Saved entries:
((

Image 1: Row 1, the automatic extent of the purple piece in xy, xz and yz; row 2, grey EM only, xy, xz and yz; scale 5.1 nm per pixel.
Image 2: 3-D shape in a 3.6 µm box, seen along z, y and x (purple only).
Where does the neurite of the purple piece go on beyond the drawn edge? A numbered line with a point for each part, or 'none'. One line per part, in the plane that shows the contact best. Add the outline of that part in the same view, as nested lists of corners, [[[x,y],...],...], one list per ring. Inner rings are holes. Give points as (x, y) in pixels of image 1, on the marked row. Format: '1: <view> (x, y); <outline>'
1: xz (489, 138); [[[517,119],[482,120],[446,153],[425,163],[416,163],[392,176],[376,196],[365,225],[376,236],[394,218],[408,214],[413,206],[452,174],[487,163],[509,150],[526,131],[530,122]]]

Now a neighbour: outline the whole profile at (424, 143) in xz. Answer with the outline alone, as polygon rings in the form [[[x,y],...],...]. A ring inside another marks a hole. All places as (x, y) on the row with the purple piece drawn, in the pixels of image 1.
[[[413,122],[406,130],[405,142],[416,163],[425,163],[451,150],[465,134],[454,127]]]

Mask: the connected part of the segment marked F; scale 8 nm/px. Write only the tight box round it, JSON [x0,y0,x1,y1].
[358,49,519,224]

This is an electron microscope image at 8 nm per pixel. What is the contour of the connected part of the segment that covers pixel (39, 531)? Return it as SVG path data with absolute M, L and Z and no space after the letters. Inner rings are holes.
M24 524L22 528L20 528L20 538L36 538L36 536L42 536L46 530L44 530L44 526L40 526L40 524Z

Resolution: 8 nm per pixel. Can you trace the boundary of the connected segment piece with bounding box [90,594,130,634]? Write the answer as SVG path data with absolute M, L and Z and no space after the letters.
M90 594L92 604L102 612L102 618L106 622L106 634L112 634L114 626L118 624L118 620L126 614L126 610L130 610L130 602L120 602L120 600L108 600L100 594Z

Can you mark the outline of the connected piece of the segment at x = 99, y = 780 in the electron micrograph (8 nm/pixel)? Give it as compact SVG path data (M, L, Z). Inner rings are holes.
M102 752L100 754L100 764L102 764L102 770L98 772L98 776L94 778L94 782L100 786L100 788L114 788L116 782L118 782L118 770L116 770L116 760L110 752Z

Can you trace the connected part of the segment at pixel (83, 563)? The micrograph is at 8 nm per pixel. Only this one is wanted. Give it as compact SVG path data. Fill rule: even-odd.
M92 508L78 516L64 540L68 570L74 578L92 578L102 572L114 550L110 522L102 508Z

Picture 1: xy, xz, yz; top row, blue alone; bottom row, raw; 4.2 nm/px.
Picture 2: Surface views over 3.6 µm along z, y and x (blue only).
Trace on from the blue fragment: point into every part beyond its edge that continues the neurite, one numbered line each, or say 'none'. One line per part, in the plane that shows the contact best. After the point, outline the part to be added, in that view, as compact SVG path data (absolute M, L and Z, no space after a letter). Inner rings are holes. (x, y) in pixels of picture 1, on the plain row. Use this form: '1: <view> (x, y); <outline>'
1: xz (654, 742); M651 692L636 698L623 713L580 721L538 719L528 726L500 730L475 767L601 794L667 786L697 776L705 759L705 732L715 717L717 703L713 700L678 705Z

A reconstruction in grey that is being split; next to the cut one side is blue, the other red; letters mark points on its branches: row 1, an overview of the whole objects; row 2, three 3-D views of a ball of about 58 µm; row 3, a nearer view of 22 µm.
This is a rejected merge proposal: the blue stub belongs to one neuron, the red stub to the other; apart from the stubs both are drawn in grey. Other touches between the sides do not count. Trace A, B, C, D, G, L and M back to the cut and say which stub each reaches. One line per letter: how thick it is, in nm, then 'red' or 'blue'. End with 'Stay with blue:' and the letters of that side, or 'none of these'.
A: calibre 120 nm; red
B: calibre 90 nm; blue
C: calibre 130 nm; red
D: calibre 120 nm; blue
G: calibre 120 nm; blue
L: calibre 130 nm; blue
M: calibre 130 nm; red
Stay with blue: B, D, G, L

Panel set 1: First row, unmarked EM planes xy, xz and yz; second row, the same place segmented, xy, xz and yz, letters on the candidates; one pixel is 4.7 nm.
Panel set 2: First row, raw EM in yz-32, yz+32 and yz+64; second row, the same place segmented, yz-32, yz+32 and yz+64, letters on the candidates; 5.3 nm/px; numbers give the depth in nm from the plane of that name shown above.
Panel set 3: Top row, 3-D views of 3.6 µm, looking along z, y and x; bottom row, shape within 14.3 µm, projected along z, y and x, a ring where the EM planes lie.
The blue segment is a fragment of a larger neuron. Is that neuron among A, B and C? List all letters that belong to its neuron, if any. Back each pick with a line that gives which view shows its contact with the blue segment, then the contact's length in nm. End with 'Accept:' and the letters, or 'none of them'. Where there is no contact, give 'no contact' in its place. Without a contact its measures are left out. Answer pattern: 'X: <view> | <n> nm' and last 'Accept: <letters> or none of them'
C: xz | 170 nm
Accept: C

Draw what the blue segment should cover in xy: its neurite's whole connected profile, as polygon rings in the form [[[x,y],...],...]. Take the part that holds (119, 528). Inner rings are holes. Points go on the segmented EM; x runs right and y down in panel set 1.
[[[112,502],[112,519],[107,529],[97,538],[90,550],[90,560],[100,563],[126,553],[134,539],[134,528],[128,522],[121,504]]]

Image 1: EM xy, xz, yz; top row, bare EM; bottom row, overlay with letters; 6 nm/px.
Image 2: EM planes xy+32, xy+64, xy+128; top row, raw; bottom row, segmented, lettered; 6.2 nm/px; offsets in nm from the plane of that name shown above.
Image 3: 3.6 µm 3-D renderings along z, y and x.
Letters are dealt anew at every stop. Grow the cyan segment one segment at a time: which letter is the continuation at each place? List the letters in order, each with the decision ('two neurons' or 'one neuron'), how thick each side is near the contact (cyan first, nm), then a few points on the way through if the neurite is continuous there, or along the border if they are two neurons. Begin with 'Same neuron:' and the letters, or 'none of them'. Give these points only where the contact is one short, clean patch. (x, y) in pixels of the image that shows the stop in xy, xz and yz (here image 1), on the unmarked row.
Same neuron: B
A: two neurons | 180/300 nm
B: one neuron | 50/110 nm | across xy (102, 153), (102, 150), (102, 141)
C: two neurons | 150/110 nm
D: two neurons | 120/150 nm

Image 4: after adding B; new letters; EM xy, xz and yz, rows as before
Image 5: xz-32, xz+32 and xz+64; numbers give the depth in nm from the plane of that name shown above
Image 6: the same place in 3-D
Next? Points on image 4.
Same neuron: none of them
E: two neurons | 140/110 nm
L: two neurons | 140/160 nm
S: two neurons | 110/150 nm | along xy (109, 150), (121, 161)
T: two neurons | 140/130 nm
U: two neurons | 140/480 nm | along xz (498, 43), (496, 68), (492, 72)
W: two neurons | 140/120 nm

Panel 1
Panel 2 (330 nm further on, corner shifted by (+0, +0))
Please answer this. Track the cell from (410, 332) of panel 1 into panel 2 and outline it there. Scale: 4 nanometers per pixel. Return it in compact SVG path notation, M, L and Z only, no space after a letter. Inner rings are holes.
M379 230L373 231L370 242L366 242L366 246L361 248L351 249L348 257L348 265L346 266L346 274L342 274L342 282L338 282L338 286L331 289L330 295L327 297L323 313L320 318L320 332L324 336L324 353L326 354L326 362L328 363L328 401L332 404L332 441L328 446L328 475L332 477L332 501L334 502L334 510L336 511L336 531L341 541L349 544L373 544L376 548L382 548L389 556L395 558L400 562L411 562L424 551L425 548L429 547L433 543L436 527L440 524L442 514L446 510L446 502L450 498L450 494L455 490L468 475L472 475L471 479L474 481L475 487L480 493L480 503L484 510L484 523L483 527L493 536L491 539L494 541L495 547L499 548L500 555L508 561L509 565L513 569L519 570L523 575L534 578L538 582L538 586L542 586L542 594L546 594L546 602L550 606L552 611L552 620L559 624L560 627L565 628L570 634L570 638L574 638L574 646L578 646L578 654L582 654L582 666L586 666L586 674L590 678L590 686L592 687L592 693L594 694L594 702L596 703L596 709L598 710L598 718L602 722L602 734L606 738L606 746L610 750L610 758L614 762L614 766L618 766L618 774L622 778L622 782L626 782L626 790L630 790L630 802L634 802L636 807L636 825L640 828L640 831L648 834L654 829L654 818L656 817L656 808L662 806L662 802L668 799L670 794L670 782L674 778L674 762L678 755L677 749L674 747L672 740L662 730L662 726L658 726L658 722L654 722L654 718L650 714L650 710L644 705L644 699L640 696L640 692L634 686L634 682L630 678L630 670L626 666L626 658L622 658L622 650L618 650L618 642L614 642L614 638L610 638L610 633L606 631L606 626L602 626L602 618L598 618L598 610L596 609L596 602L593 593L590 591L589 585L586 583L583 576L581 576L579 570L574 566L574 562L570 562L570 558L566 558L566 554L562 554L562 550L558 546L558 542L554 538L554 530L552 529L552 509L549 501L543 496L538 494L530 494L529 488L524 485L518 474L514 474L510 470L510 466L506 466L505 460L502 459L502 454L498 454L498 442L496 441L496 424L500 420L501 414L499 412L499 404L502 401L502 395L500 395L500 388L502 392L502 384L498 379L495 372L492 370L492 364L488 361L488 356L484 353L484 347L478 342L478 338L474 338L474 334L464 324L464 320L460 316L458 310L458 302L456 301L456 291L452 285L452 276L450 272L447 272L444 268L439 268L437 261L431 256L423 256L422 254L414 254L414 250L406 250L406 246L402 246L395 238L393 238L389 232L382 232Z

))

- **WHAT YOU NEED TO DO**: Whenever the string "depth" shows up in a line of the records, copy that line.

- **ANSWER AREA**:
Panel set 2: First row, raw EM in yz-32, yz+32 and yz+64; second row, the same place segmented, yz-32, yz+32 and yz+64, letters on the candidates; 5.3 nm/px; numbers give the depth in nm from the plane of that name shown above.
Image 5: xz-32, xz+32 and xz+64; numbers give the depth in nm from the plane of that name shown above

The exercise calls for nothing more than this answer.